The New York Times columnist, and co-author of Half the Sky: Turning Oppression into Opportunity for Women Worldwide, Nicholas Kristof has raised our consciousness about the struggle for gender equality and forced us to look at injustice around the world. Kristof uses his twice-weekly New York Times column as a bully pulpit to advocate against one uncomfortable global injustice or another, from government abuses in the Sudan to the torture of circumcision that mothers ­inflict on their daughters across Africa and parts of Asia.
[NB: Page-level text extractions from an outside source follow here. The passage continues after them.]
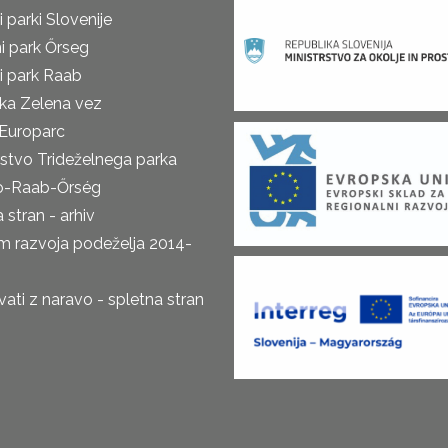
 parki Slovenije
i park Őrseg
i park Raab
ka Zelena vez
Europarc
rstvo Trideželnega parka
o-Raab-Őrség
 stran - arhiv
m razvoja podeželja 2014-
ti z naravo - spletna stran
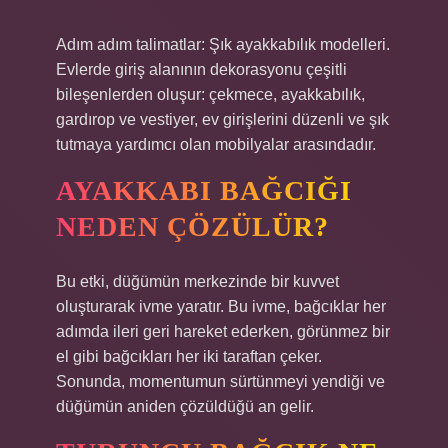
Adım adım talimatlar: Şık ayakkabılık modelleri.
Evlerde giriş alanının dekorasyonu çeşitli
bileşenlerden oluşur: çekmece, ayakkabılık,
gardırop ve vestiyer, ev girişlerini düzenli ve şık
tutmaya yardımcı olan mobilyalar arasındadır.
AYAKKABI BAĞCIĞI
NEDEN ÇÖZÜLÜR?
Bu etki, düğümün merkezinde bir kuvvet
oluşturarak ivme yaratır. Bu ivme, bağcıklar her
adımda ileri geri hareket ederken, görünmez bir
el gibi bağcıkları her iki taraftan çeker.
Sonunda, momentumun sürtünmeyi yendiği ve
düğümün aniden çözüldüğü an gelir.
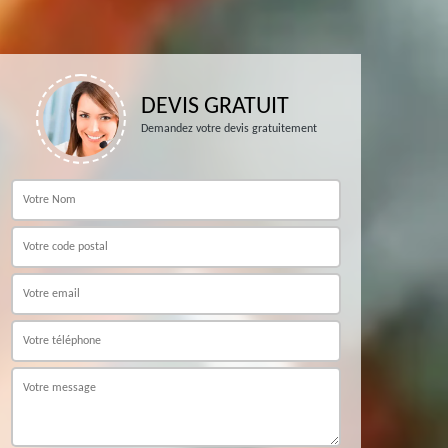
DEVIS GRATUIT
Demandez votre devis gratuitement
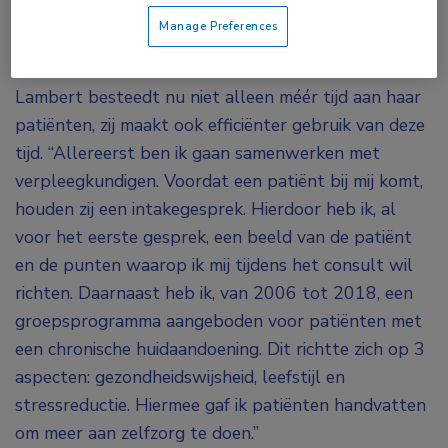
pakken.”
Manage Preferences
Tailored approach
Lambert besteedt nu niet alleen méér tijd aan haar
patiënten, zij maakt ook efficiënter gebruik van deze
tijd. “Allereerst ben ik gaan samenwerken met
verpleegkundigen. Voordat een patiënt bij mij komt,
houden zij een intakegesprek. Hierdoor heb ik, al
voor het eerste gesprek, een beeld van de patiënt
en de punten waarop ik mij tijdens het consult wil
richten. Daarnaast heb ik, van 2006 tot 2018, een
groepsprogramma aangeboden voor patiënten met
een chronische huidaandoening. Dit richtte zich op 3
aspecten: gezondheidswijsheid, leefstijl en
stressreductie. Hiermee gaf ik patiënten handvatten
om meer aan zelfzorg te doen.”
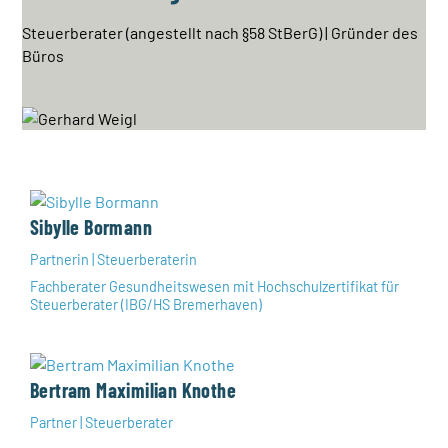
Steuerberater (angestellt nach §58 StBerG) | Gründer des
Büros
Sibylle Bormann
Partnerin | Steuerberaterin
Fachberater Gesundheitswesen mit Hochschulzertifikat für
Steuerberater (IBG/HS Bremerhaven)
Bertram Maximilian Knothe
Partner | Steuerberater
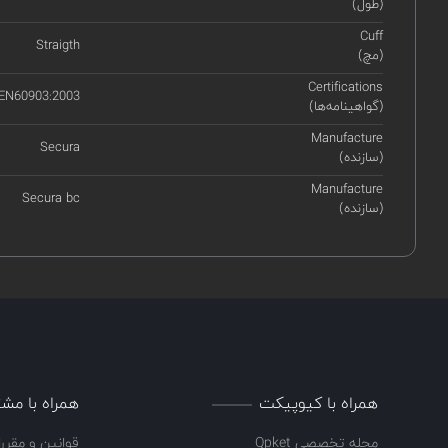
(طول)
Cuff
Straigth
(مچ)
Certifications
 EN60903:2003
(گواهینامه‌ها)
Manufacture
Secura
(سازنده)
Manufacture
Secura bc
(سازنده)
همراه با کیوپیکت
همراه با مشت
مجله تخصصی Qpket
قوانین و مقرر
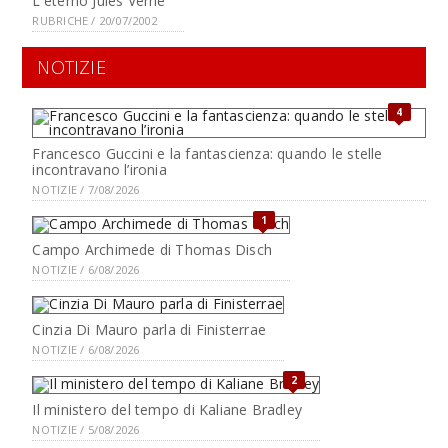
L'eterno Jules Verne
RUBRICHE / 20/07/2002
NOTIZIE
4
Francesco Guccini e la fantascienza: quando le stelle
incontravano l’ironia
NOTIZIE / 7/08/2026
1
Campo Archimede di Thomas Disch
NOTIZIE / 6/08/2026
Cinzia Di Mauro parla di Finisterrae
NOTIZIE / 6/08/2026
2
Il ministero del tempo di Kaliane Bradley
NOTIZIE / 5/08/2026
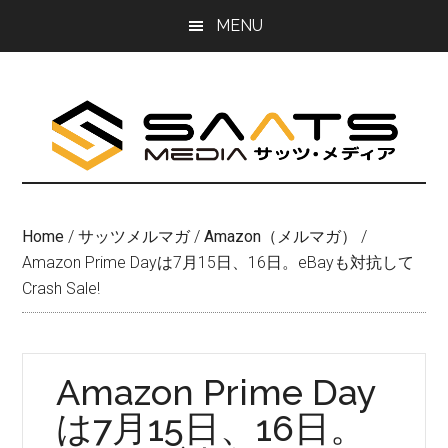
Skip
Skip
MENU
to
to
main
primary
content
sidebar
Home
/
サッツメルマガ
/
Amazon（メルマガ）
/
Amazon Prime Dayは7月15日、16日。eBayも対抗して
Crash Sale!
Amazon Prime Day
は7月15日、16日。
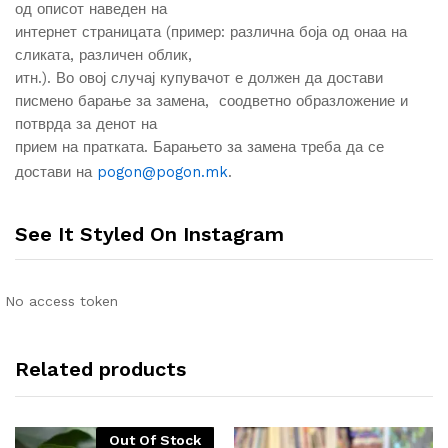
од описот наведен на
интернет страницата (пример: различна боја од онаа на
сликата, различен облик,
итн.). Во овој случај купувачот е должен да достави
писмено барање за замена, соодветно образложение и
потврда за денот на
прием на пратката. Барањето за замена треба да се
достави на
pogon@pogon.mk
.
See It Styled On Instagram
No access token
Related products
Out Of Stock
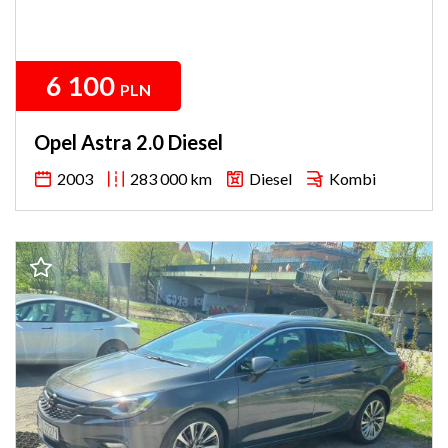
6 100
PLN
Opel Astra 2.0 Diesel
2003
283 000 km
Diesel
Kombi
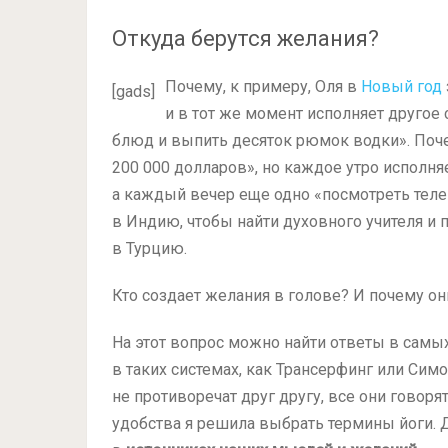
Откуда берутся желания?
Почему, к примеру, Оля в
Новый год
[gads]
и в тот же момент исполняет другое 
блюд и выпить десяток рюмок водки». Поче
200 000 долларов», но каждое утро исполня
а каждый вечер еще одно «посмотреть телев
в Индию, чтобы найти духовного учителя и п
в Турцию.
Кто создает желания в голове? И почему о
На этот вопрос можно найти ответы в самых 
в таких системах, как Трансерфинг или Симор
не противоречат друг другу, все они говор
удобства я решила выбрать термины йоги. 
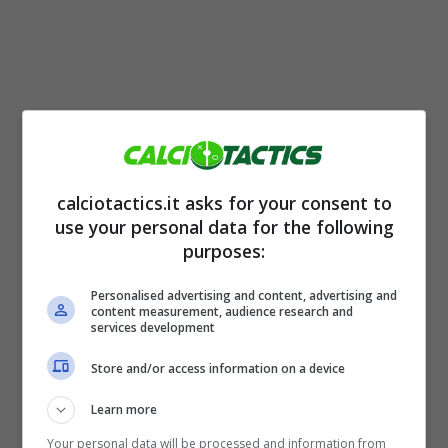
calciotactics.it asks for your consent to
use your personal data for the following
La Juventus vuole migliorare il parco
purposes:
attaccanti
in vista della prossima stagione.
Personalised advertising and content, advertising and
content measurement, audience research and
Potrebbe essere quella la zona di campo
services development
dove ci saranno maggiori cambiamenti da
Store and/or access information on a device
giugno in poi e quindi Giuntoli si è messo già
Learn more
alla ricerca di nomi nuovi che possano
Your personal data will be processed and information from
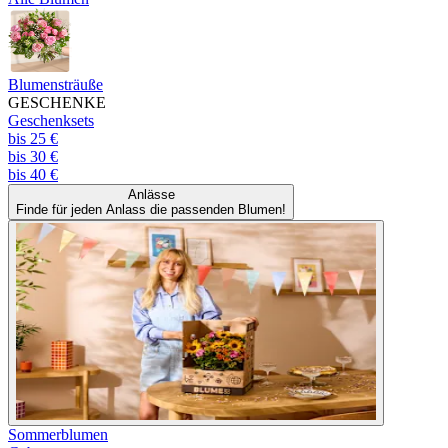
Blumensträuße
GESCHENKE
Geschenksets
bis 25 €
bis 30 €
bis 40 €
Anlässe
Finde für jeden Anlass die passenden Blumen!
Sommerblumen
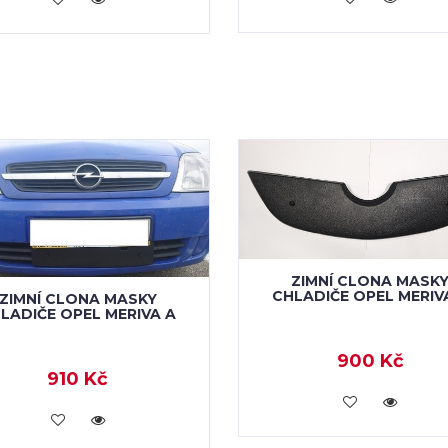
ZIMNÍ CLONA MASK
CHLADIČE OPEL MERIV
ZIMNÍ CLONA MASKY
LADIČE OPEL MERIVA A
900 Kč
910 Kč
KOUPIT
KOUPIT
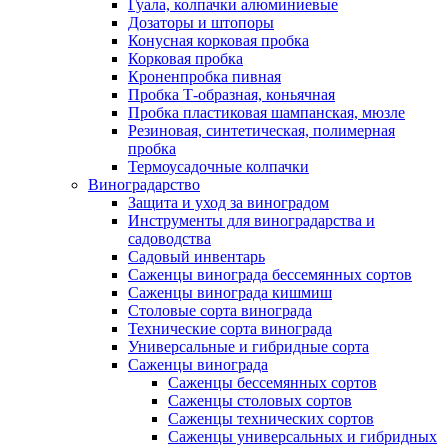
Гуала, колпачки алюминиевые
Дозаторы и штопоры
Конусная корковая пробка
Корковая пробка
Кроненпробка пивная
Пробка Т-образная, коньячная
Пробка пластиковая шампанская, мюзле
Резиновая, синтетическая, полимерная
пробка
Термоусадочные колпачки
Виноградарство
Защита и уход за виноградом
Инструменты для виноградарства и
садоводства
Садовый инвентарь
Саженцы винограда бессемянных сортов
Саженцы винограда кишмиш
Столовые сорта винограда
Технические сорта винограда
Универсальные и гибридные сорта
Саженцы винограда
Саженцы бессемянных сортов
Саженцы столовых сортов
Саженцы технических сортов
Саженцы универсальных и гибридных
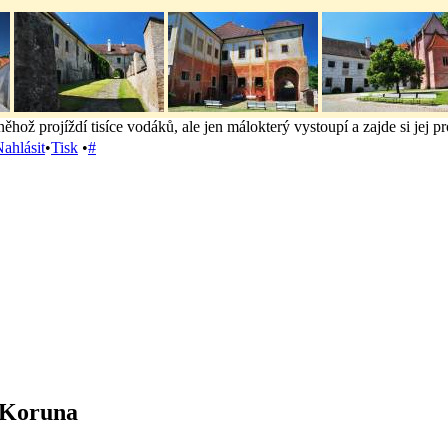
hož projíždí tisíce vodáků, ale jen málokterý vystoupí a zajde si jej p
ahlásit
•
Tisk
•
#
 Koruna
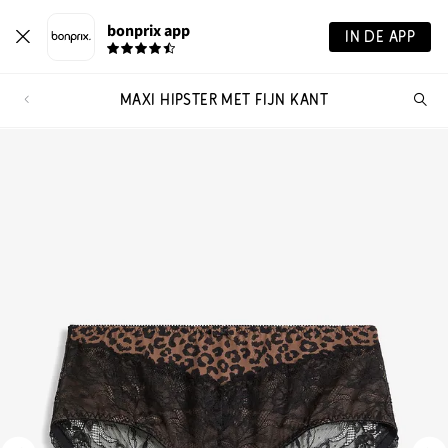
bonprix app
IN DE APP
MAXI HIPSTER MET FIJN KANT
Wa
zo
je?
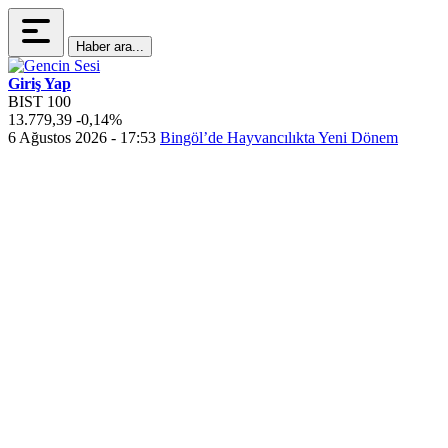
Haber ara...
Giriş Yap
BIST 100
13.779,39
-0,14%
4
6 Ağustos 2026 - 17:53
Bingöl’de Hayvancılıkta Yeni Dönem
6
B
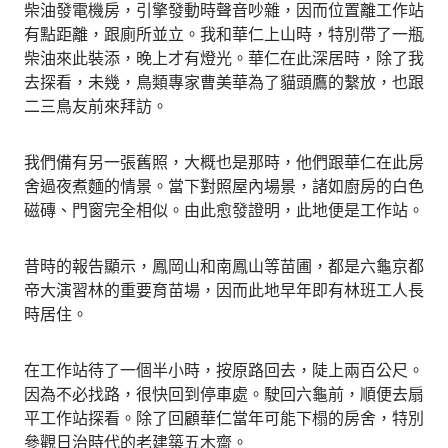
柴油發電機房，引擎發動時聲音吵雜，因而位置離工作站
有點距離，跟廁所並立。我和華仁上山時，特別帶了一瓶
柴油來此裝添，晚上才有燈光。華仁在此深居時，除了我
去探看，未幾，鳥類專家曹美華為了貓頭鷹的繫放，也跟
二三鳥友前來拜訪。
我們備有另一張舊照，大概也是那時，他們跟華仁在此房
舍過夜煮麵的情景。當下對照屋內場景，諸如廚房的白色
磁磚、門窗完全相似。由此愈發證明，此地便是工作站。
昔時的報告顯示，鳳岡山和南鳳山等苗圃，都是六龜京都
帝大演習林的重要育苗場，因而此地早年即有林班工人長
時居住。
在工作站待了一個半小時，按原路回去，陡上兩百公尺。
因為不必找路，很快回到停車處。駛回六龜前，順便去扇
平工作站探看。除了回顧華仁當年可能下榻的房舍，特別
參觀日治時代的老建築五木齋。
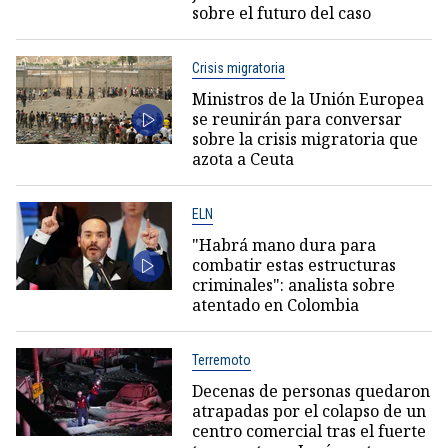
sobre el futuro del caso
Crisis migratoria
Ministros de la Unión Europea
se reunirán para conversar
sobre la crisis migratoria que
azota a Ceuta
ELN
"Habrá mano dura para
combatir estas estructuras
criminales": analista sobre
atentado en Colombia
Terremoto
Decenas de personas quedaron
atrapadas por el colapso de un
centro comercial tras el fuerte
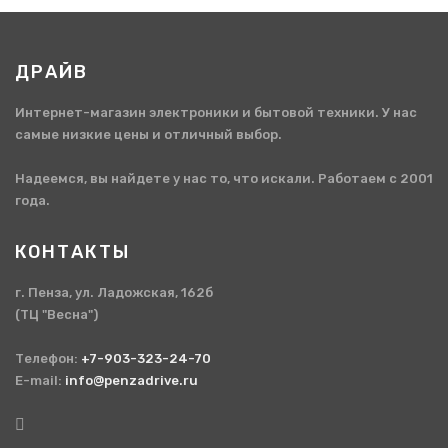
ДРАЙВ
Интернет-магазин электроники и бытовой техники. У нас
самые низкие цены и отличный выбор.
Надеемся, вы найдете у нас то, что искали. Работаем с 2001
года.
КОНТАКТЫ
г. Пенза, ул. Ладожская, 162б
(ТЦ "Весна")
Телефон:
+7-903-323-24-70
E-mail:
info@penzadrive.ru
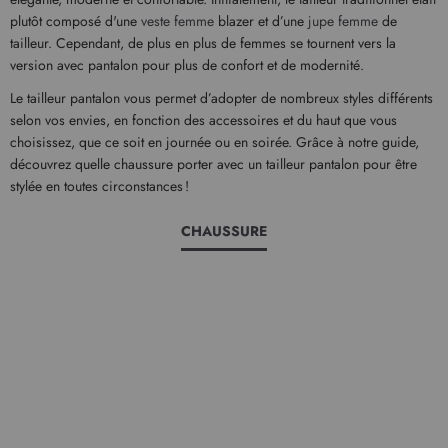
plutôt composé d'une
veste femme
blazer et d’une
jupe femme
de
tailleur. Cependant, de plus en plus de femmes se tournent vers la
version avec pantalon pour plus de confort et de modernité.
Le tailleur pantalon vous permet d’adopter de nombreux styles différents
selon vos envies, en fonction des accessoires et du haut que vous
choisissez, que ce soit en journée ou en soirée. Grâce à notre guide,
découvrez quelle chaussure porter avec un tailleur pantalon pour être
stylée en toutes circonstances !
CHAUSSURE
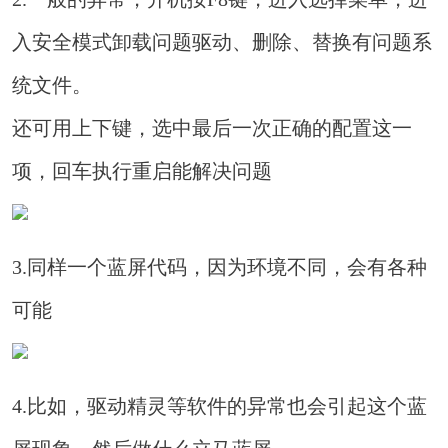
入安全模式卸载问题驱动、删除、替换有问题系
统文件。
还可用上下键，选中最后一次正确的配置这一
项，回车执行重启能解决问题
3.同样一个蓝屏代码，因为环境不同，会有各种
可能
4.比如，驱动精灵等软件的异常也会引起这个蓝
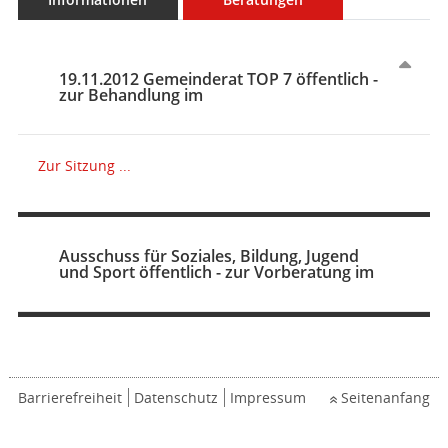
19.11.2012 Gemeinderat TOP 7 öffentlich -
zur Behandlung im
Zur Sitzung ...
Ausschuss für Soziales, Bildung, Jugend
und Sport öffentlich - zur Vorberatung im
Barrierefreiheit
Datenschutz
Impressum
Seitenanfang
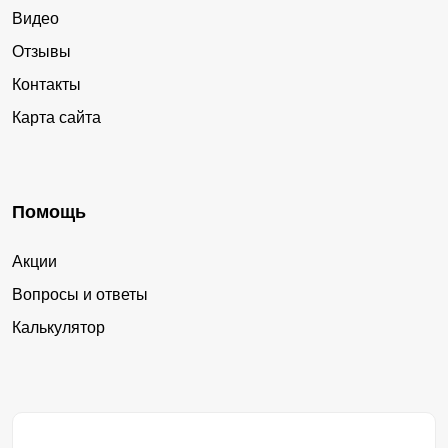
Видео
Отзывы
Контакты
Карта сайта
Помощь
Акции
Вопросы и ответы
Калькулятор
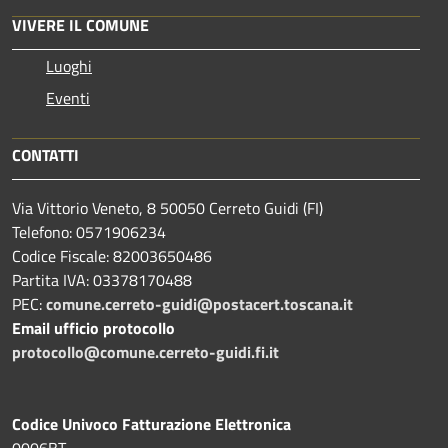
VIVERE IL COMUNE
Luoghi
Eventi
CONTATTI
Via Vittorio Veneto, 8 50050 Cerreto Guidi (FI)
Telefono: 0571906234
Codice Fiscale: 82003650486
Partita IVA: 03378170488
PEC:
comune.cerreto-guidi@postacert.toscana.it
Email ufficio protocollo
protocollo@comune.cerreto-guidi.fi.it
Codice Univoco Fatturazione Elettronica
He has spent the last ten years focusing on the oppression of women. Half the Sky, published in 2009, tells heart-wrenching, grisly stories of female exploitation, sex trafficking, slavery, and death. Not the typical stuff of Oprah’s Book Club, but after Winfrey devoted an entire show to it, sales of the book skyrocketed and it spent more than 60 weeks on the best-seller list. The book inspired the kind of grassroots activism that MoveOn.org would envy: It’s been discussed among prison populations, turned book groups from Connecticut to Oregon into fund-raisers for women’s organizations, and inspired a documentary series by the same name that will air on PBS in October.

Today, Kristof continues to make us think about the world’s unsung victims and heroes. “We in the news business don’t cover reproductive health, sex trafficking, and maternal mortality very well,” says Kristof, who has made it his job to change that record.

“People always ask me, ‘Do you get depressed when reporting on poverty and global conflicts?’ …I go back because it is hard to deal with.”